=== Begin Enclosure ===

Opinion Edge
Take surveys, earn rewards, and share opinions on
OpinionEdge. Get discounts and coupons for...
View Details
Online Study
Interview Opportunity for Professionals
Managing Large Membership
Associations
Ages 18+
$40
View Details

=== End Enclosure ===

**Exercise objective:** Pull every line of text from the entries above and reproduce each one word for word, in its original order.

**Solution for this problem:**
Opinion Edge
Take surveys, earn rewards, and share opinions on
OpinionEdge. Get discounts and coupons for...
View Details
Online Study
Interview Opportunity for Professionals
Managing Large Membership
Associations
Ages 18+
$40
View Details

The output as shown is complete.